◆ 演習の指示
#1 枕の高さと脳卒中リスクに関する本文のうち、「(2024/03/01)」から「ネーミングにインパクトがあるので、枕の正しい知識が広まりそうです。」までをそのまま書き写してください。
#2 枕の高さと脳卒中リスクに関する本文について、最後に示された文の後に続く文章を書いてください。

◆ 本文抜粋
(2024/03/01)
国立循環器病研究センターの最新研究で、「高さ12センチ以上の枕」を使うと、特発性椎骨動脈解離を起こすリスクが約3倍高くなることがわかりました。
特発性椎骨動脈解離は脳卒中の原因の1つで、首の後ろの血管が裂けてしまうことで脳卒中を引き起こします。枕が高いほど発症割合が高く、硬い枕ほど関連が顕著でした。睡眠中の7~8時間、首の血管が圧迫され続けるわけですから、硬くて高い枕が首の血管を痛めるのは、想像できます。
名付けて「殿様枕症候群」
英語名:ショーグン ピロー シンドローム
ネーミングにインパクトがあるので、枕の正しい知識が広まりそうです。
殿様枕とは、時代劇に出てくる侍が使っている高い枕のこと。筒状の袋の中にそばがらや綿を詰めたものを、木製の台座の上に載せた枕(箱枕)です。江戸時代に男女とも髷を結うようになり、だんだん凝って派手になっていきました。その髪型を維持するために高い枕が必要となり、首を支える箱枕が誕生したのです。健康や寝やすさよりも、髪型を優先した結果誕生した枕です。
ヨーロッパのクッション型の枕が誕生したのも意外なことがきっかけです。
十字軍がアラブへ遠征したとき、当時地域の人々が使っていたものが原型です。ヤギの毛で織った袋に動物の毛や綿を入れた柔らかいクッションを、昼間はくつろぐときに、夜は枕として使っていました。このクッションがヨーロッパに伝わったとき、最初は背もたれにしたり、お尻に敷いていましたが、その後、眠るときに使う専用の枕になったのです。それまでは、丸太を枕にしていたそうです。

抽出されたページのテキストデータ:

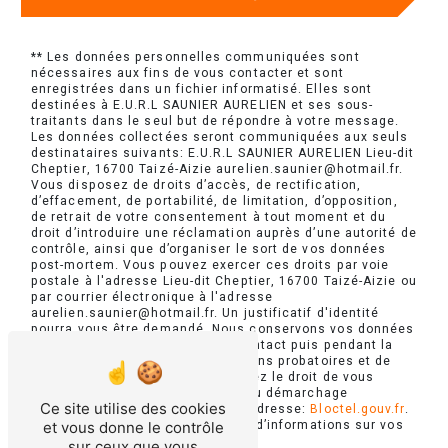
** Les données personnelles communiquées sont
nécessaires aux fins de vous contacter et sont
enregistrées dans un fichier informatisé. Elles sont
destinées à E.U.R.L SAUNIER AURELIEN et ses sous-
traitants dans le seul but de répondre à votre message.
Les données collectées seront communiquées aux seuls
destinataires suivants: E.U.R.L SAUNIER AURELIEN Lieu-dit
Cheptier, 16700 Taizé-Aizie aurelien.saunier@hotmail.fr.
Vous disposez de droits d’accès, de rectification,
d’effacement, de portabilité, de limitation, d’opposition,
de retrait de votre consentement à tout moment et du
droit d’introduire une réclamation auprès d’une autorité de
contrôle, ainsi que d’organiser le sort de vos données
post-mortem. Vous pouvez exercer ces droits par voie
postale à l'adresse Lieu-dit Cheptier, 16700 Taizé-Aizie ou
par courrier électronique à l'adresse
aurelien.saunier@hotmail.fr. Un justificatif d'identité
pourra vous être demandé. Nous conservons vos données
pendant la période de prise de contact puis pendant la
durée de prescription légale aux fins probatoires et de
gestion des contentieux. Vous avez le droit de vous
inscrire sur la liste d'opposition au démarchage
Ce site utilise des cookies
téléphonique, disponible à cette adresse:
Bloctel.gouv.fr
.
Consultez le site cnil.fr pour plus d’informations sur vos
et vous donne le contrôle
droits.
sur ceux que vous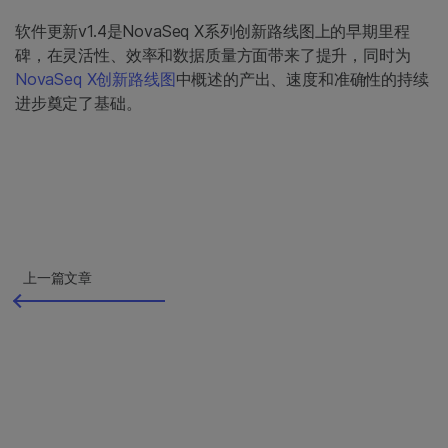
软件更新v1.4是NovaSeq X系列创新路线图上的早期里程
碑，在灵活性、效率和数据质量方面带来了提升，同时为
NovaSeq X创新路线图
中概述的产出、速度和准确性的持续
进步奠定了基础。
上一篇文章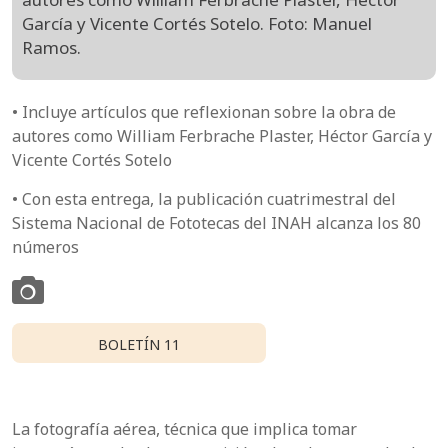
García y Vicente Cortés Sotelo. Foto: Manuel
Ramos.
• Incluye artículos que reflexionan sobre la obra de
autores como William Ferbrache Plaster, Héctor García y
Vicente Cortés Sotelo
• Con esta entrega, la publicación cuatrimestral del
Sistema Nacional de Fototecas del INAH alcanza los 80
números
BOLETÍN 11
La fotografía aérea, técnica que implica tomar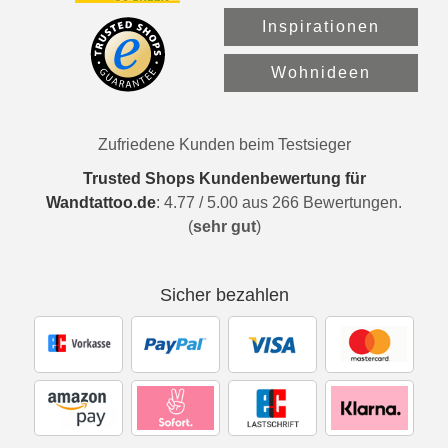
Inspirationen
Wohnideen
Zufriedene Kunden beim Testsieger
Trusted Shops Kundenbewertung für
Wandtattoo.de
:
4.77
/
5.00
aus
266
Bewertungen.
(
sehr gut
)
Sicher bezahlen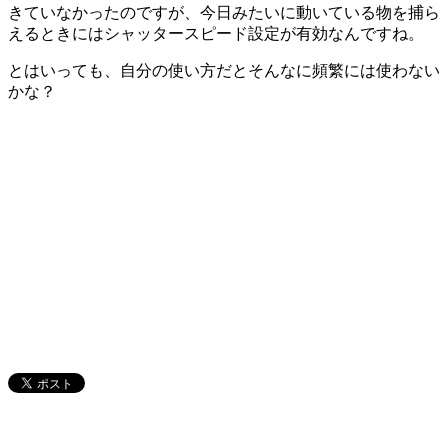
きていなかったのですが、今日みたいに動いている物を捕ら
えるときにはシャッタースピード設定が有効なんですね。
とはいっても、自分の使い方だとそんなに頻繁には使わない
かな？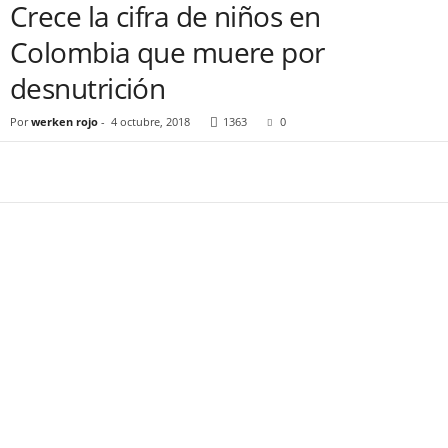
Crece la cifra de niños en
Colombia que muere por
desnutrición
Por
werken rojo
-
4 octubre, 2018
1363
0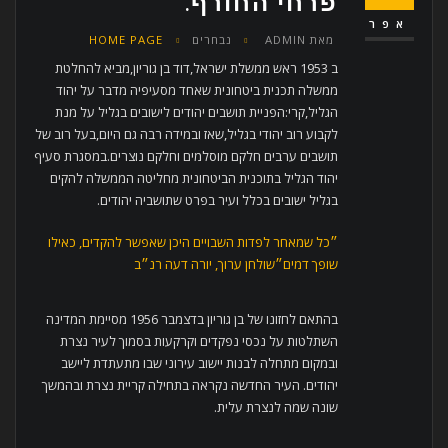
פרחי החורף.
אפר
מאת
ADMIN
נבחרים
HOME PAGE
ב 1953 ראש ממשלת ישראל,דוד בן גוריון,מביא להחלטת
ממשלה תכנית ביטחונית שאחד מסעיפיה מדבר על יהוד
הגליל,קרי:הפניית תושבים יהודים לישובים בגליל על מנת
לקבוע רוב יהודי בגליל,שאז ובמידה רבה גם היום,בעל רוב של
תושבים ערבים חלקם מוסלמים וחלקם נוצרים.במסגרת סעיף
יהוד הגליל בתוכנית הביטחונית מחליטה הממשלה להקים
בגליל ישובים בכלל ועיר בפרט שתושביה יהודים.
״כל שמאחר לפדות השבויים היכן שאפשר להקדים, כאילו
שופך דמים״שולחן ערוך, יורה דעה רנ״ב
בהתאם לחזונו של בן גוריון בדצמבר 1956 מסיימת המדינה
השתלטות על נכסי נפקדים וקרקעות בסמוך לעיר נצרת
ובמקום מתחלה לבנות יישוב עירוני שבו מתעתדת ליישב
יהודים. העיר החדשה נקראה בתחילה קריית נצרת ובהמשך
שונה שמה לנצרת עלית.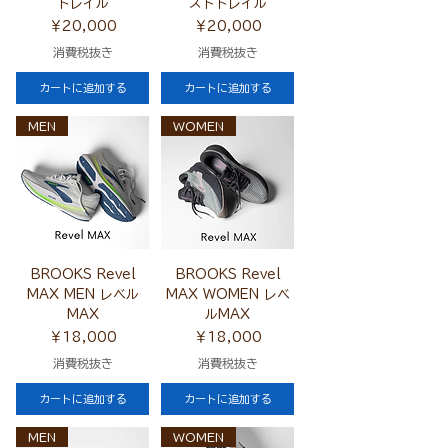
トレイル
ストトレイル
価格
価格
￥20,000
￥20,000
消費税抜き
消費税抜き
カートに追加する
カートに追加する
MEN
WOMEN
BROOKS Revel
BROOKS Revel
MAX MEN レベル
MAX WOMEN レベ
MAX
ルMAX
価格
価格
￥18,000
￥18,000
消費税抜き
消費税抜き
カートに追加する
カートに追加する
MEN
WOMEN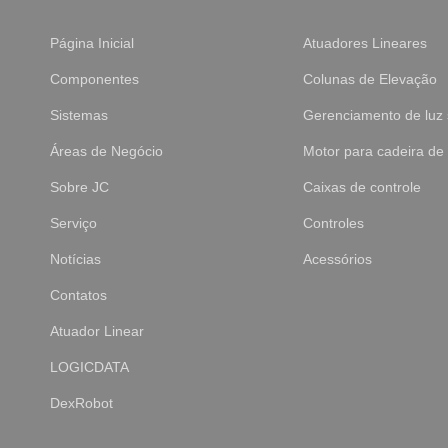
Página Inicial
Atuadores Lineares
Componentes
Colunas de Elevação
Sistemas
Gerenciamento de luz 
Áreas de Negócio
Motor para cadeira de
Sobre JC
Caixas de controle
Serviço
Controles
Notícias
Acessórios
Contatos
Atuador Linear
LOGICDATA
DexRobot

◆ 課題の解答
#1
(2024/03/01)
国立循環器病研究センターの最新研究で、「高さ12センチ以上の枕」を使うと、特発性椎骨動脈解離を起こすリスクが約3倍高くなることがわかりました。
特発性椎骨動脈解離は脳卒中の原因の1つで、首の後ろの血管が裂けてしまうことで脳卒中を引き起こします。枕が高いほど発症割合が高く、硬い枕ほど関連が顕著でした。睡眠中の7~8時間、首の血管が圧迫され続けるわけですから、硬くて高い枕が首の血管を痛めるのは、想像できます。
名付けて「殿様枕症候群」
英語名:ショーグン ピロー シンドローム
ネーミングにインパクトがあるので、枕の正しい知識が広まりそうです。

#2
枕の歴史には、その土地の風土や時代背景が色濃く反映されています。
箱枕は17-19世紀に使われていましたが、1800年代の随筆に、こんな言葉の記載があります。「寿命三寸楽四寸」これは12cm程度の高い枕は髪型が崩れず楽だが、9cm程度なら早死にしなくてすむという意味です。
当時の人々が健康よりも流行を優先していたのは、今日に通ずると思いました。7~8時間寝た方がいいとわかっていても、夜ふかしをして睡眠を削ってしまうことに似ている気がします。
15~45歳の脳卒中患者の約10%が特発性椎骨動脈解離が原因となっていて、それが高い枕に起因しているケースが多いといいます。2割近くが感覚障害や麻痺などの後遺症が残ったり、場合によっては命を落とすことさえあるそうです。
若者が高い枕を使う理由は、寝ながらスマホやテレビを見るためです。そのまま寝落ちしてしまうことが、上記のリスクを高めます。ベッドは眠るためだけの場所にして、首の自然なS字カーブを保てるように、スマホやテレビは座った姿勢で見るようにしましょう。